Shabbat Shalom with a Heart-Healthy Dose of Torah – Vayishlach

People hear me teach that the Torah is rooted in relevance. Our job as the readers is to figure out how to fill in the blanks left in the text back then, with words, ideas, and lessons that teach us important lessons, today. Written thousands of years ago, the document exists in a way that demands a rewriting in each generation. As Heschel put it, “We are a people in who the past endures.” We read and re-read the text each year hoping that the new insight we gain will help us to bring closer a time when the world makes more sense. The sages teach that in the days of Messiah, we will no longer need the Torah, as we will have found a way to co-exist with each other in peace. Until that time, we acknowledge that the world is still messy, and that we have a lot of work to do. We use each week’s text as a way of bringing the past and the present into conversation, so that we can gain a sense of continuity in tradition.

 

This reality could not be more poignantly demonstrated than in this week’s Torah portion. In one short week, we face corrupt business practices (Jacob and Laban), dishonesty in trust relationships (Jacob, his wives and their father), rape (Dinah), and murder (Simeon and Levi). In sardonic irony, one has to scratch the head and wonder why this is one of the most well known and most spiritually engaging texts in the Torah. My take away, this year, is that with all of the horrific happenings, in the end, the actions of two people change the face of the world. Jacob wrestles with God and finds, even in his injury, the blessing of faith, and the realization of his responsibility to and for the world … he becomes Israel (literally – the God wrestler). Esau forgives his brother (and embraces him), and in doing so, demonstrates an amazing appreciation for faith and restoration.

 

In not one, but in several cities across this country, white police officers have killed unarmed people of color, including children. Certainly there is dispute as to whether or not the officer felt justified, but these cases just reek.  In Ferguson, MO, the district attorney protected the officer by giving the grand jury law that had already been declared unconstitutional, as the current law for deciding a police officer’s criminal liability in a shooting.

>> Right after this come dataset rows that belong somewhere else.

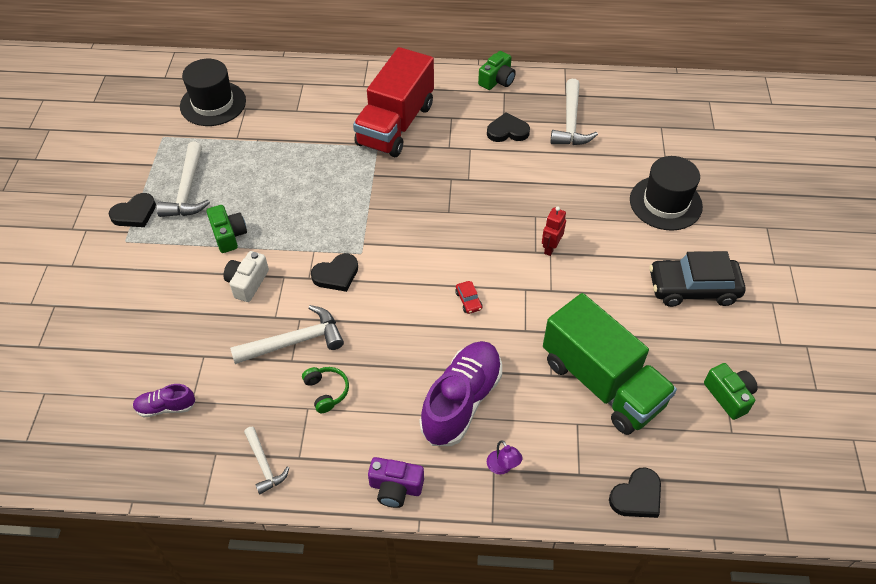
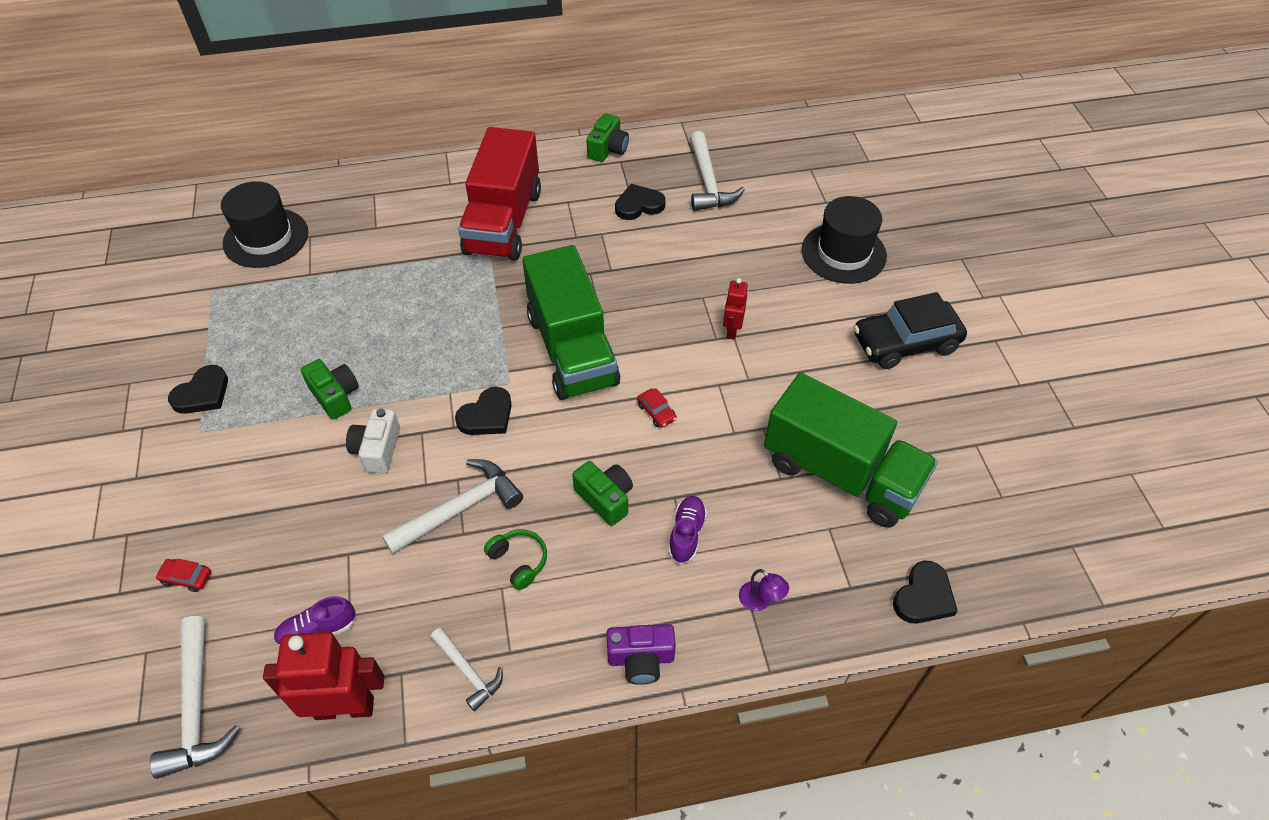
camera: 15 degrees left, 0 degrees up
white hammer [157,142,210,217] -> white hammer moved to [150,616,240,779]
purple shoe [420,341,502,446] -> purple shoe [668,496,707,564], size x0.49
green camera [704,363,758,420] -> green camera moved to [572,461,633,526]
none -> red car [155,559,211,592]
none -> red robot [263,632,384,720]
none -> green truck [522,245,620,400]

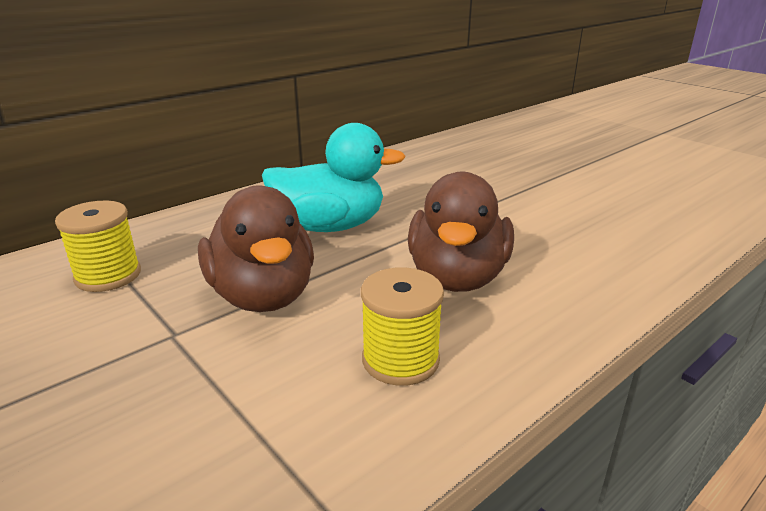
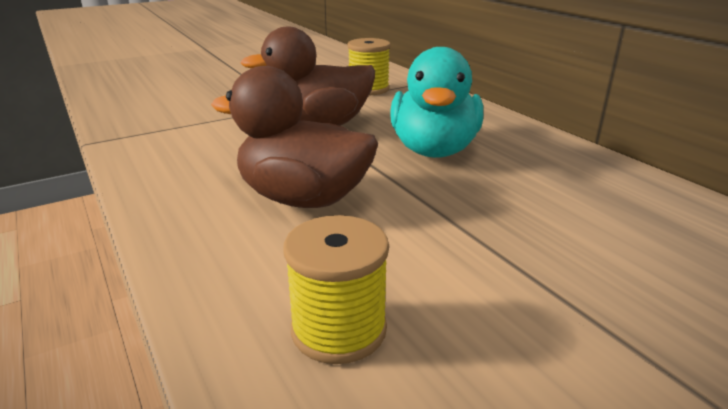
camera: 100 degrees right, 0 degrees up
yellow spool [361,267,444,386] -> yellow spool moved to [283,215,389,364]

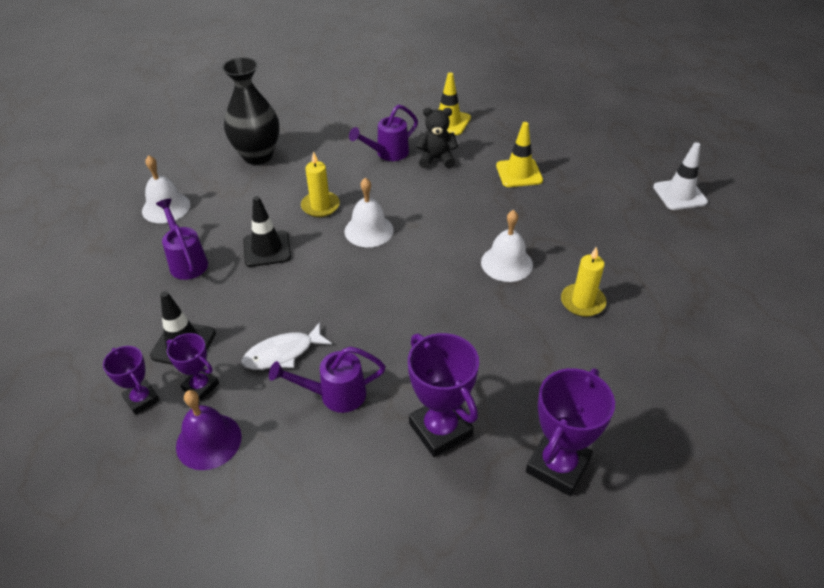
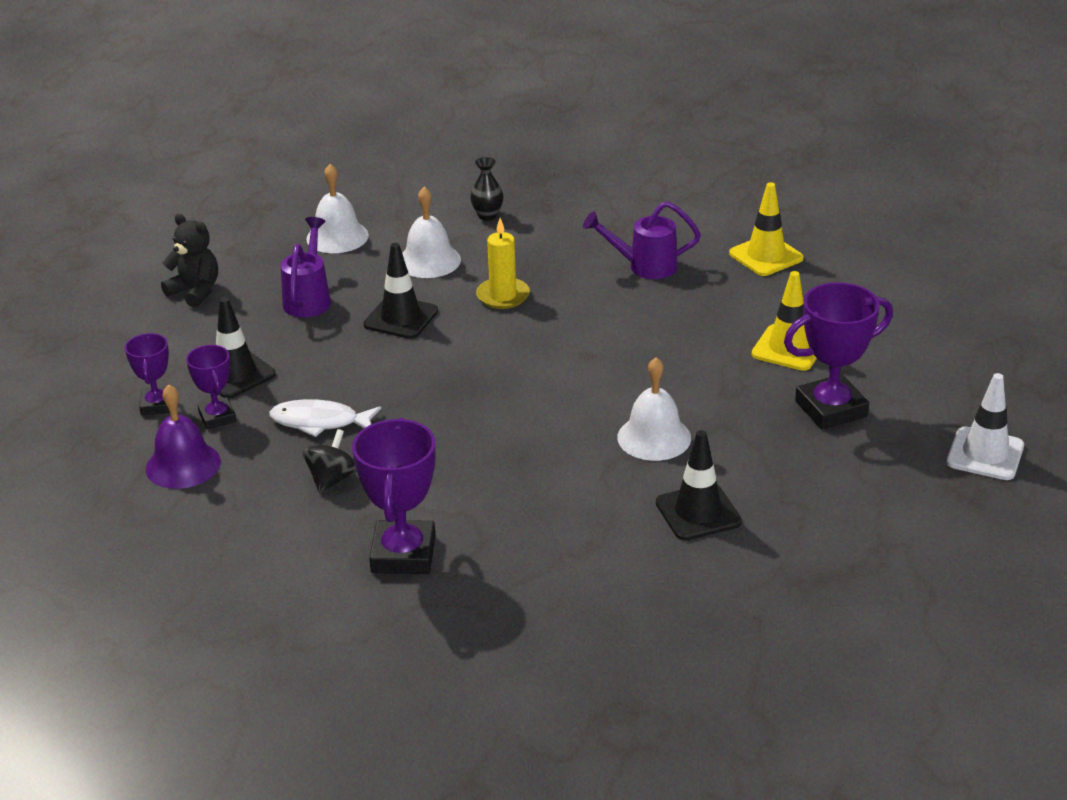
camera: 35 degrees right, 10 degrees down
black vase [222,57,279,165] -> black vase [470,157,503,221], size x0.45
purple watering can [269,346,385,413] -> black spinning top [303,429,357,493]
white bell [345,178,394,247] -> white bell moved to [402,187,461,278]
black teddy bear [416,108,458,168] -> black teddy bear moved to [161,214,218,308]
purple trophy [526,368,615,496] -> purple trophy moved to [784,282,893,429]
yellow candle [561,246,606,317] -> black traffic cone [656,430,742,541]

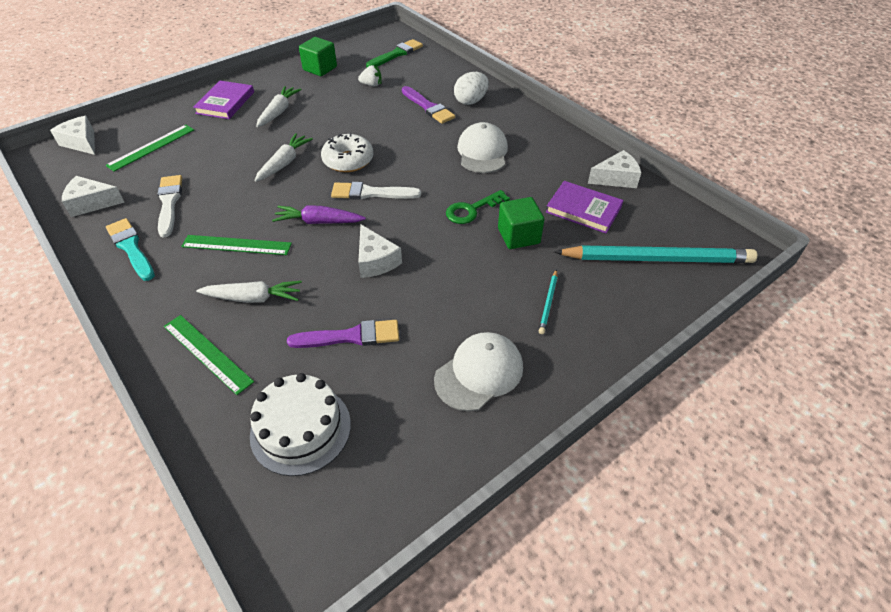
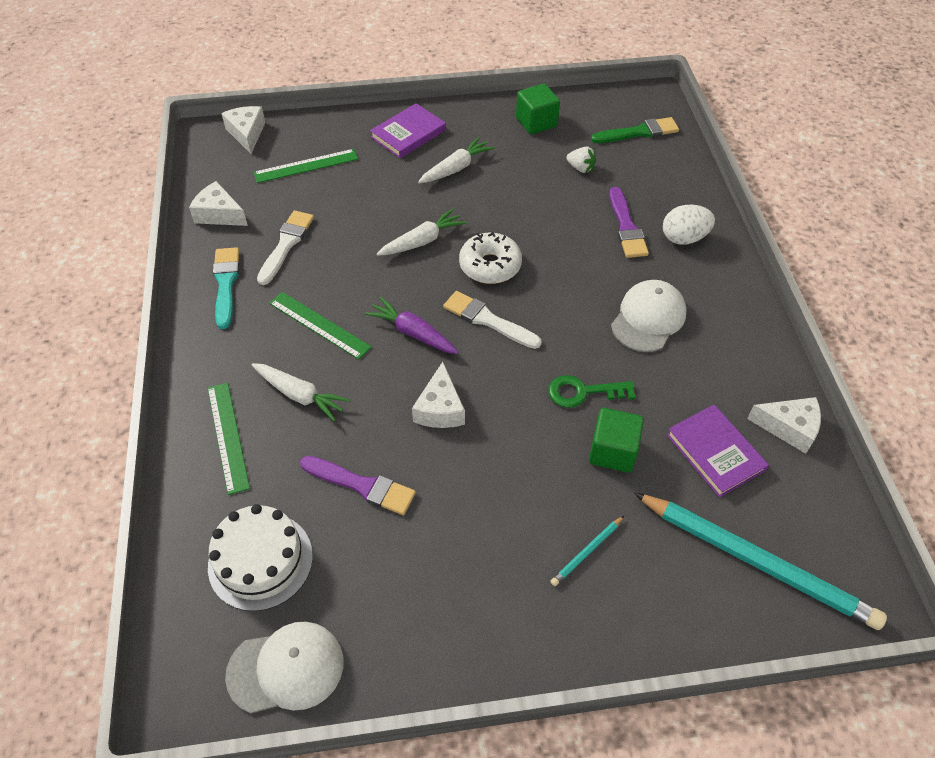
camera: 30 degrees right, 5 degrees up
white cap [434,332,523,411] -> white cap moved to [225,621,343,713]

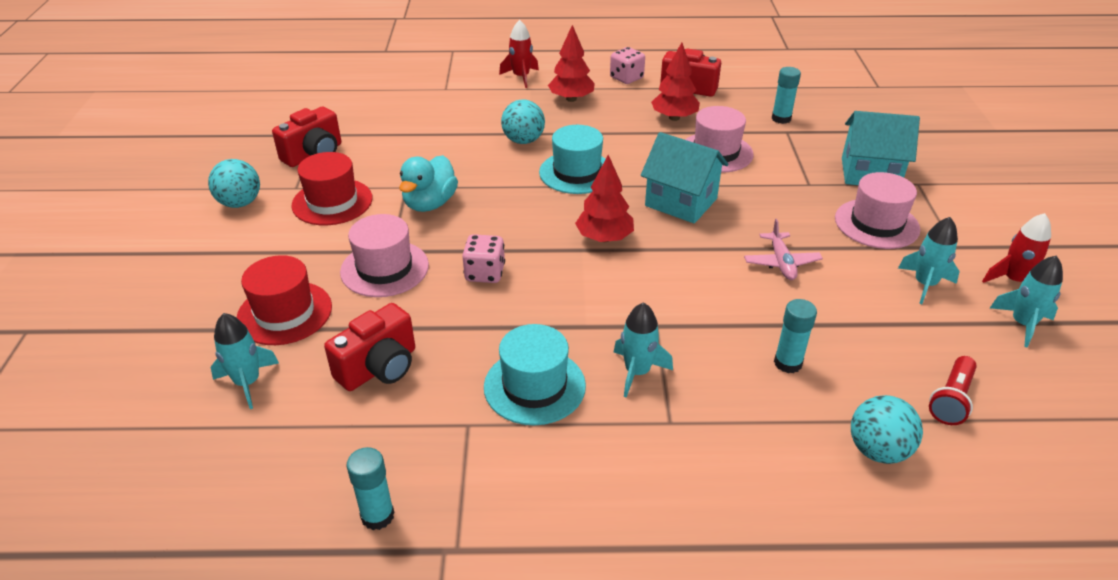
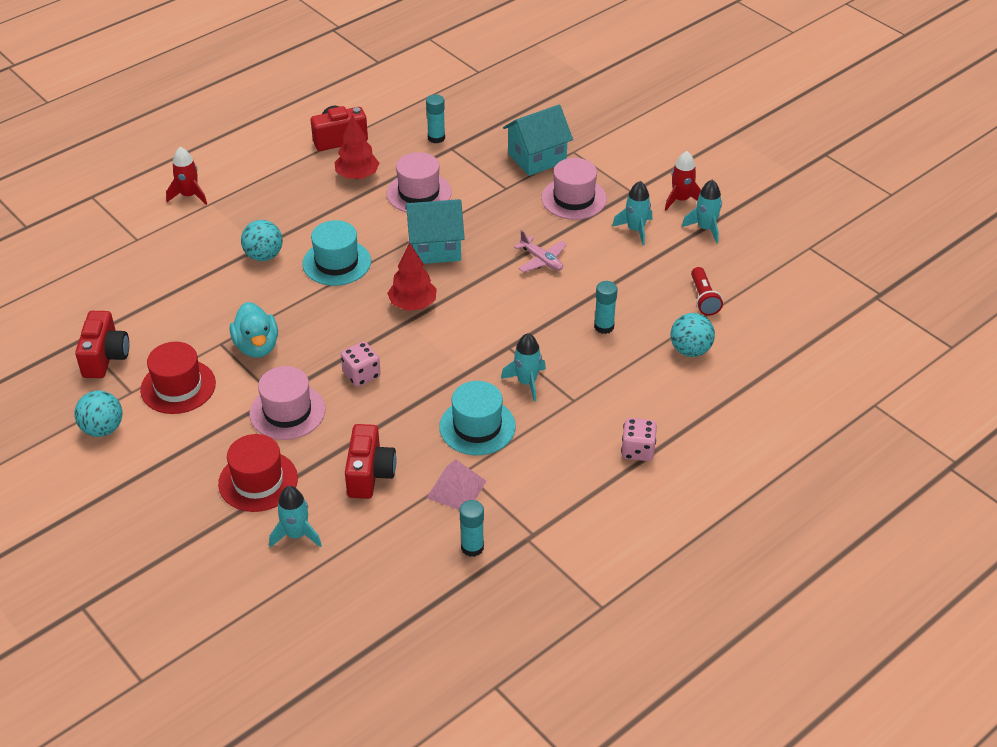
camera: 40 degrees left, 5 degrees up
red tree [548,25,595,102] -> none
pink dice [610,47,645,84] -> pink dice moved to [621,418,657,461]
none -> pink pyramid [427,459,487,510]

In New York, an unarmed Black man is choked to death by a White police officer, and there are no ramifications, other than chastisement offered the choreographers of the unfortunately timed Rockefeller Christmas tree lighting featuring the song, “White Christmas.”

 

In response, across the country, protests (some of them horribly violent) against the presumptive racial profiling by the respective officers and the system’s failure to hold them liable are blocking parades, shopping malls, office complexes, major traffic arteries, and interrupting any normal flow of life in big cities.

 

At the same time, our most beloved icons are falling from grace. There was no more beloved father figure than Bill Cosby, who, if the allegations are true, has a horrific dark side. The wholesome image of the NFL is gruesomely bludgeoned by the several very public abuse situations that have now opened the door for many others to come forward. We now “openly” know that (according to ESPN) 21 of 32 NFL teams have at least one player with a domestic violence or sexual assault charge on his record, and according to Fivethirtyeight.com, domestic violence accounts for 48 percent of arrests for violent crimes among players, compared to the estimated 21 percent nationally.

 

Where is there hope? No differently than the violence (physical and emotional) that exists in this week’s Torah portion, the news in our face has to make one weak. Here is my prayer and my prophecy: This nation needs to wrestle with God. I did not say obey God, and I did not say bludgeon each other with God. We need to each wrestle with the Source of our own humanity and moral composure. Lots of people are screaming about what God wants. A pastor has spoken nationally that killing Gay people will please God and save America. Who in God’s grace thinks that he represents God’s love and grace (or even God’s thoughts on homosexuality for that matter)? I am so tired of being told what God wants and does not want. We need to wrestle with God, and in doing so, we need to be prepared to be injured, just as Jacob’s hip was wrenched.

 

I know we will find that if we are serious in this struggle we will find all sorts of things that we have espoused to be true, relied on as truth, that just do not exist … and it should and will wrench our soul and maybe shake us to the core. We need to struggle to make sense of the dichotomy we have created of a loving source of creation that creates all sorts of miraculous life … who then wants to destroy it in hate.

 

After wrestling with God, we need a national day of forgiveness. If Esau could look past his the many times his brother broke faith and cheated, we have to get past the many places where we have failed each other and “reboot” the system. The atmosphere in this country is growing in toxicity and we run the risk of tearing apart the fabric of a great society that has been built on the promise of justice. I am not playing politics here; I am saying that the system is running amuck, and the protests … today blocking Times Square will shut this country down at best, and spark the revolution or next civil war, at worst. I do not care what color, gender, sexual orientation, or national origin one is. We come from the same source of creation, and right at his moment, our inability to appreciate this equally shared unique blessing puts the entire enterprise in jeopardy. We are at the River Jabbok America. Shabbat Shalom.